EKKSTACY

INTERVIEW – Ekkstacy : « La musique est une addiction »

par | 5 Juin 2025 | INTERVIEW

⏱ Temps de lecture : 9 min

Un son brut, une énergie sombre et une urgence viscérale : Ekkstacy incarne la rébellion moderne entre punk, rock et mélancolie profonde, canalisant l’angoisse de sa génération à travers des riffs fiévreux et une voix au bord de la rupture. Chaque morceau est un exutoire, une immersion dans l’intensité d’un artiste torturé qui ne cherche pas à plaire, mais à exprimer sans filtre ce qu’il ressent. Comme sa musique, ses tatouages sont une extension de ses émotions, gravés sur sa peau comme des fragments de son histoire, entre chaos et catharsis visuelle.

CONSIGNE 1: Dans l'entretien avec Ekkstacy, qu'est-ce qui fait de chaque morceau un exutoire plutôt qu'une musique faite pour plaire ? Répondez en une à trois phrases.
CONSIGNE 2: Poursuivez l'entretien avec Ekkstacy après sa dernière phrase.

DONNÉES FOURNIES:
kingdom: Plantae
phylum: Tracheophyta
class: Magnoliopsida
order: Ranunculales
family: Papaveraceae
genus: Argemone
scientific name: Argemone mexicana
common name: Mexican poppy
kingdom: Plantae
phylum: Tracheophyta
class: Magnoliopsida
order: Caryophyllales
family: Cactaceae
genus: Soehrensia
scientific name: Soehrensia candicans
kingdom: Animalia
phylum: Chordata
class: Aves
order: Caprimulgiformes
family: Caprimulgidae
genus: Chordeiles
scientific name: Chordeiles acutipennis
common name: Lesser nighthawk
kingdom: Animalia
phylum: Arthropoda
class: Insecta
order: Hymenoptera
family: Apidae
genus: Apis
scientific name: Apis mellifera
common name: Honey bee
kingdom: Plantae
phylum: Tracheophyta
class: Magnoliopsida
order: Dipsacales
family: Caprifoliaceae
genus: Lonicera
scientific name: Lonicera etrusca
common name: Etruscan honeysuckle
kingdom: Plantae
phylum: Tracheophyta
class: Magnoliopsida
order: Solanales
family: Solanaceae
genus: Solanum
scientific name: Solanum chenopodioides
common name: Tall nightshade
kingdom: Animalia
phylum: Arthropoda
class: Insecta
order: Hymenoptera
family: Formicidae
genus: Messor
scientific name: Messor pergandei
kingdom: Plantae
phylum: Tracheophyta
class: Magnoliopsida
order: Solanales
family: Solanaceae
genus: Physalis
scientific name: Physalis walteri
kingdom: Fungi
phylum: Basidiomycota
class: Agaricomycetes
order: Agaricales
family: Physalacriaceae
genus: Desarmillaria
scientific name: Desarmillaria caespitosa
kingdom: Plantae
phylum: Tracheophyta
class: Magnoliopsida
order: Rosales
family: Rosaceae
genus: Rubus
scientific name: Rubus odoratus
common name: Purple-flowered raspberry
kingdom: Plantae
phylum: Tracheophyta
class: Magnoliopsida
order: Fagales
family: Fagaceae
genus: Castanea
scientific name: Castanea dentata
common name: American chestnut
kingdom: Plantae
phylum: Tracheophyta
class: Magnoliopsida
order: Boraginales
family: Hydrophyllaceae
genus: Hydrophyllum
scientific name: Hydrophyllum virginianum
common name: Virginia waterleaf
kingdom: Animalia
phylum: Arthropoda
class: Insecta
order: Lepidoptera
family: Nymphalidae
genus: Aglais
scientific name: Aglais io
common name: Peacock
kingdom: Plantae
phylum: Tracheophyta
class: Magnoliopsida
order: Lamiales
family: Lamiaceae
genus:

RÉSULTAT FINAL 1: Chaque morceau est un exutoire parce qu'Ekkstacy, présenté comme un artiste torturé, ne cherche pas à plaire. Il cherche à exprimer sans filtre ce qu'il ressent. Sa musique plonge ainsi l'auditeur dans son intensité.

RÉSULTAT FINAL 2:
Ekkstacy

Ekkstacy

 

Il était de passage au Supersonic Records il y a peu pour un concert exclusif à l’occasion de la sortie de son album Forever et autant vous dire que c’est la première fois que je vois des wall of death dans cet endroit aussi cool que minuscule. Pourtant le manque de place n’a pas arrêté les fans… bien au contraire. Et c’est dans une salle embrumée par la chaleur façon hammam (mais sans l’eucalyptus) qu’Ekkstacy a laissé exploser son énergie et son plaisir d’être sur scène. Et ce soir, il n’était pas question de tristesse, mais de partage, de kiff et de sueur. Et c’est un Ekkstacy fatigué, vidé, mais heureux que j’ai vu débarquer en interview le lendemain pour une interview à chaud entre souvenirs d’une adolescence pas si lointaine et nouveaux projets…

 

Hier soir, quel concert ! Comment l’as-tu vécu ?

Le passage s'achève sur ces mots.